*Working data*:
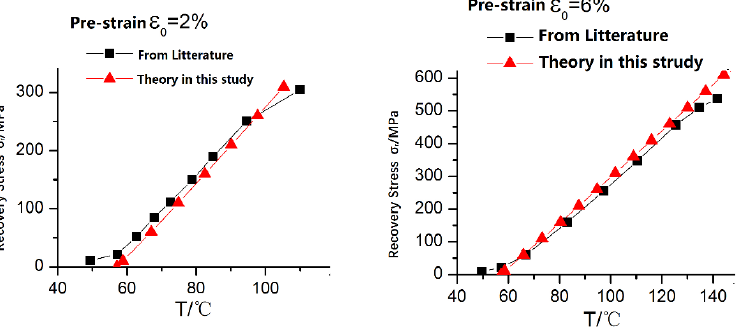
Figure 1. Comparison of the results between constitutive model theory and literature.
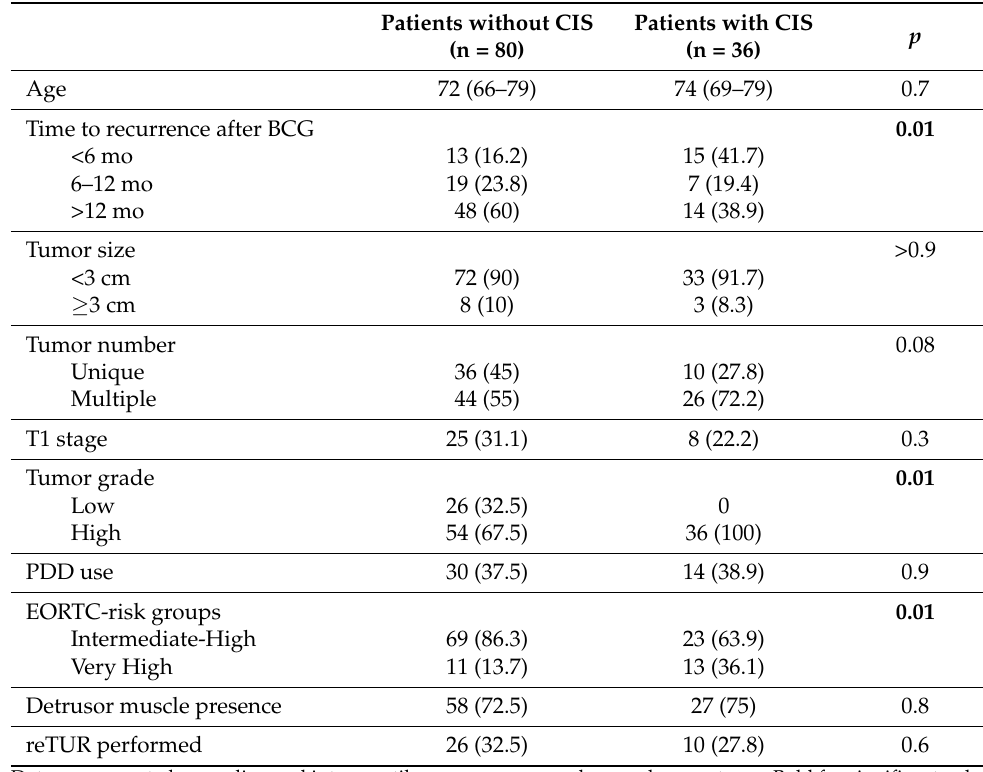
Table 1. Baseline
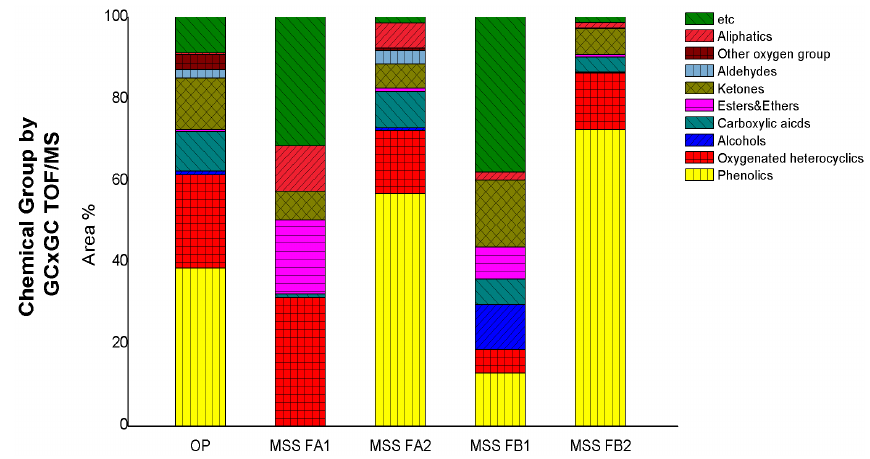
Figure 6. Chemical group compositions of OP and multi-step separation fractions.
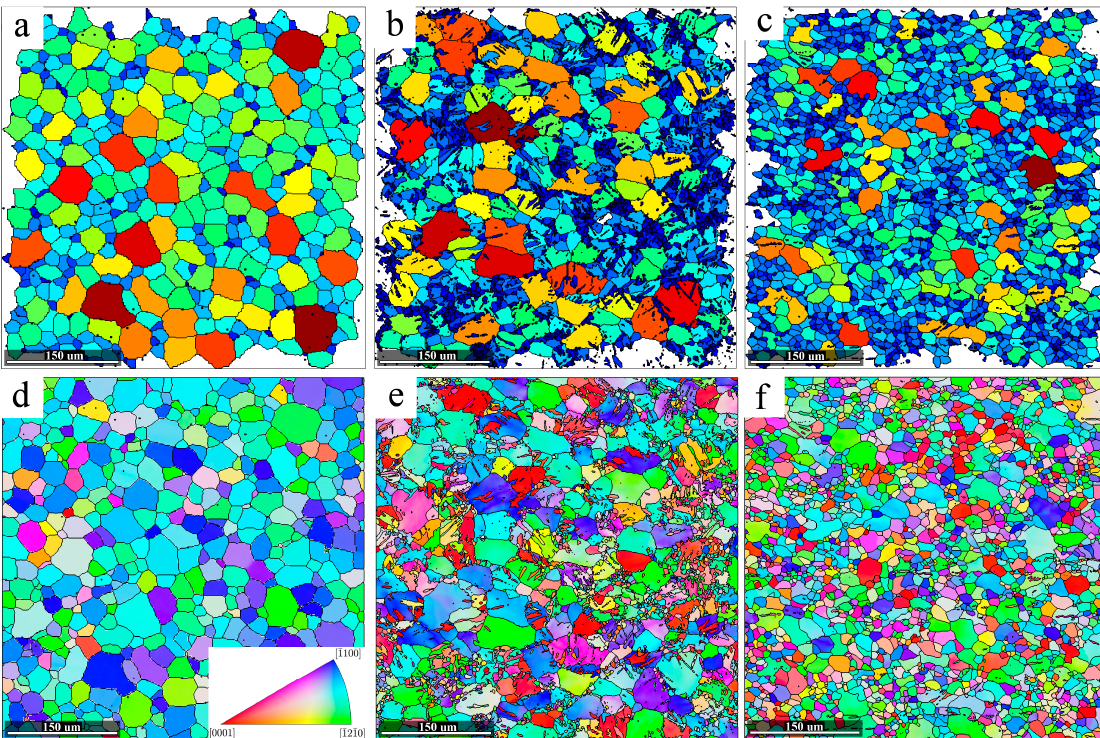
Figure 2. ( a – c ) grain-structure maps and ( d – f ) inverse pole figures along the extrusion direction (ED), from ( a , d ) the initial state; ( b , e ) the as-quenched specimens; and ( c , f ) the air-cooled specimens. In ( d ), an inset color-coded key triangle indicates crystallographic orientations.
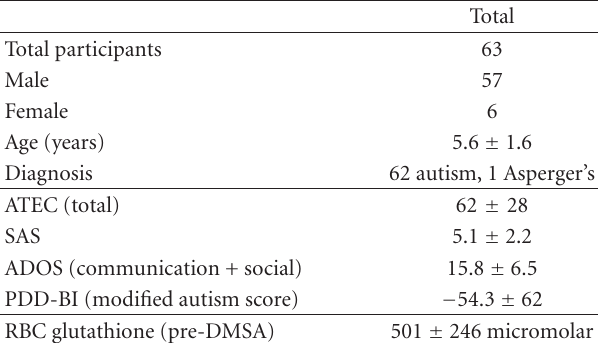
Table 1: Characteristics of participants. The second number is the standard deviation.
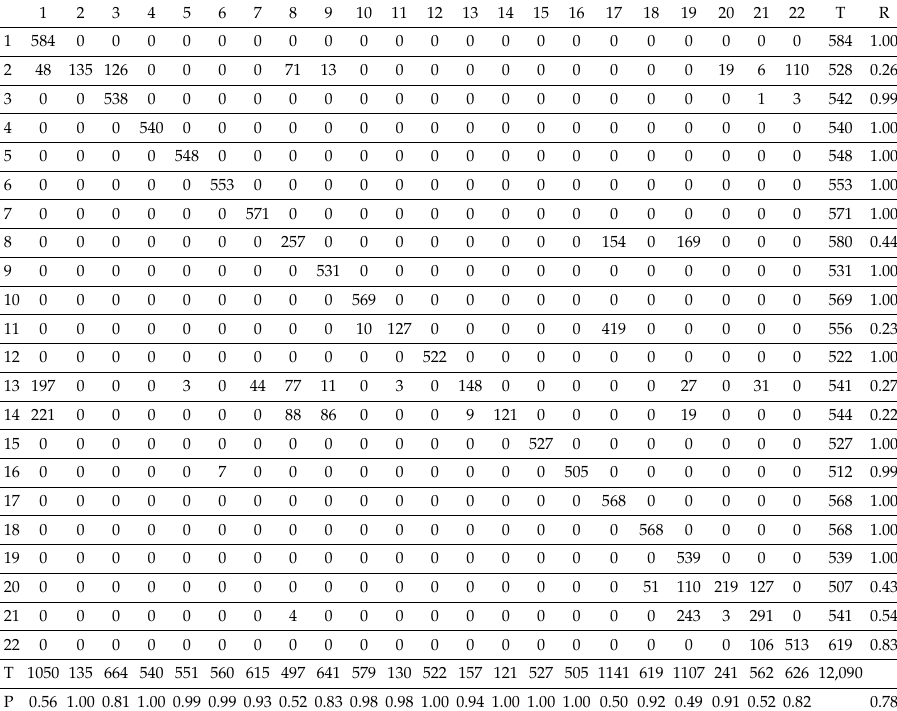
Table A1. The confusion matrix of the DAP [7]. The numbers in the first row and the first column correspond to the pose IDs shown in Table 1. T denotes total number in rows and columns. P and R denote precision and recall, respectively. The number in the bottom right is the accuracy (sum of diagonal elements divided by the total numbers). Please note that this is different from the F-measure.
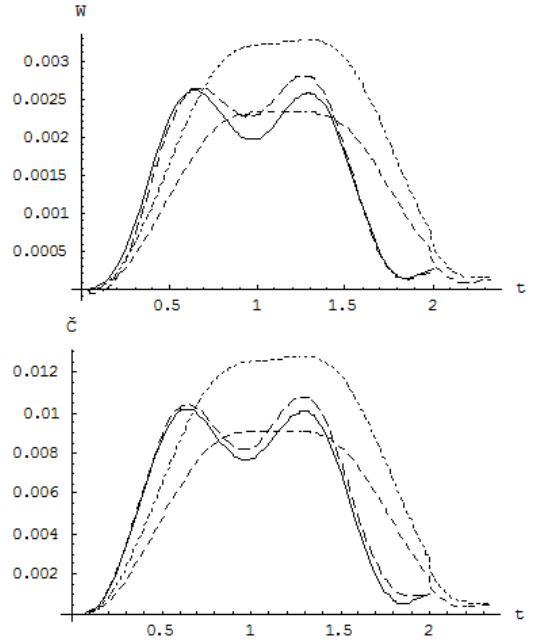
Figure 38: The vertical-torsional motion of the middle of the bridge, for R = 150 m, d = 5 m, e H = 3.00 m, e V = 1.20 m, υ = 30 m/s, un- der the action of a Damped load ( __ ), Simple load ( _ _ ), Damped vehicle (- - - ), Simple vehicle (. . .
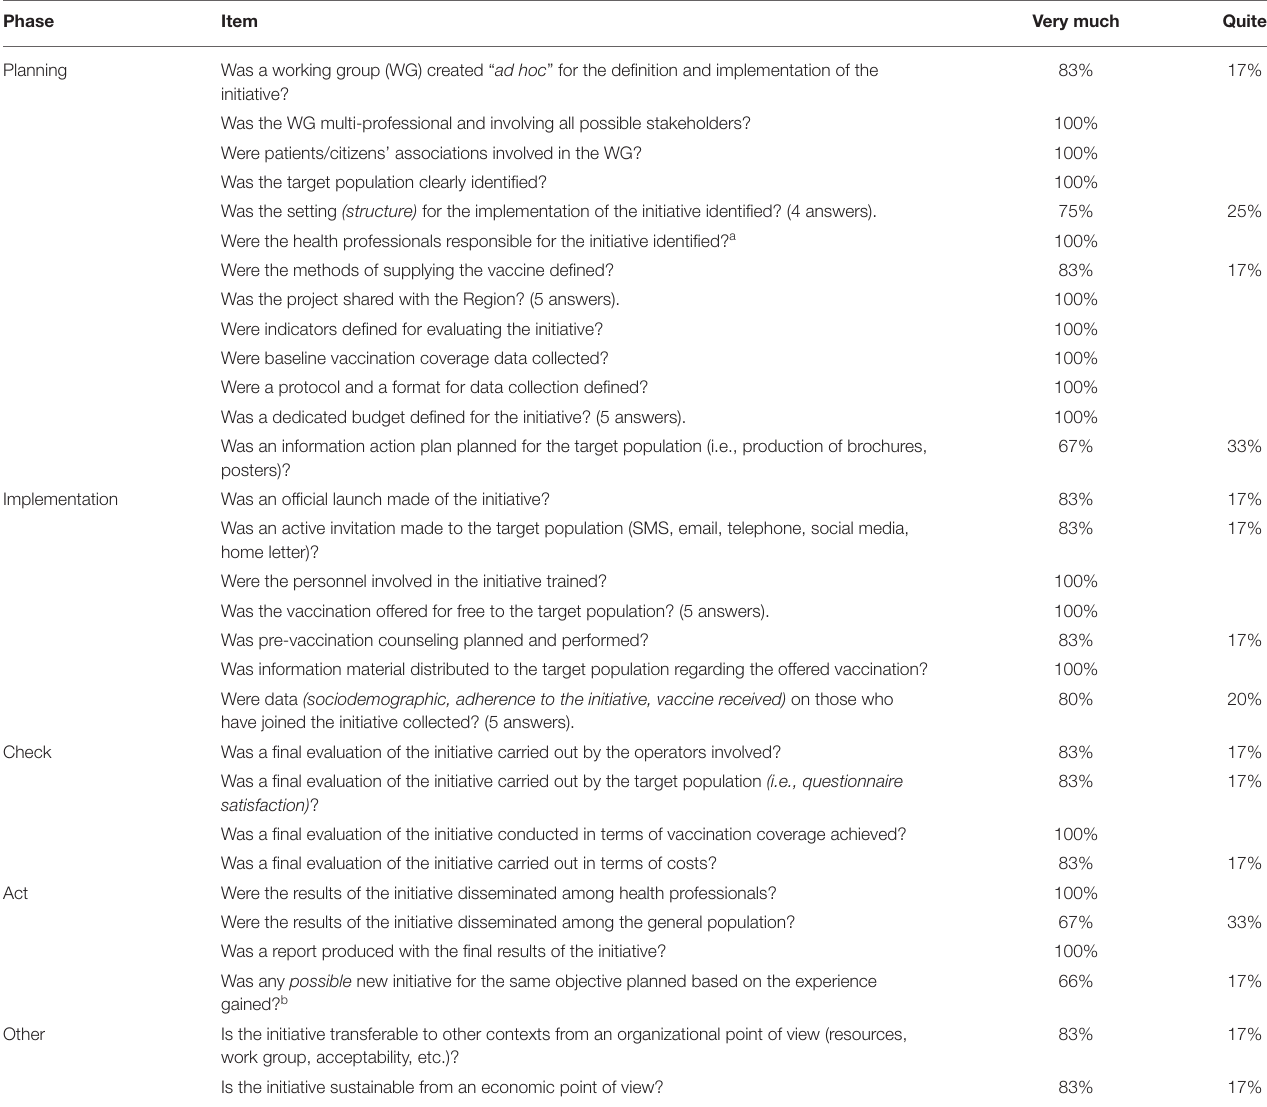
TABLE 1 | Items of the first version of the tool and results of the first round of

*Brief*: Write out again, exactly, each line from the one with "Figure 38: The" to the end of the entries. No pictures go in.

*Your solution*:
Figure 38: The vertical-torsional motion of the middle of the bridge, for R = 150 m, d = 5 m, e H = 3.00 m, e V = 1.20 m, υ = 30 m/s, un- der the action of a Damped load ( __ ), Simple load ( _ _ ), Damped vehicle (- - - ), Simple vehicle (. . .
TABLE 1 | Items of the first version of the tool and results of the first round of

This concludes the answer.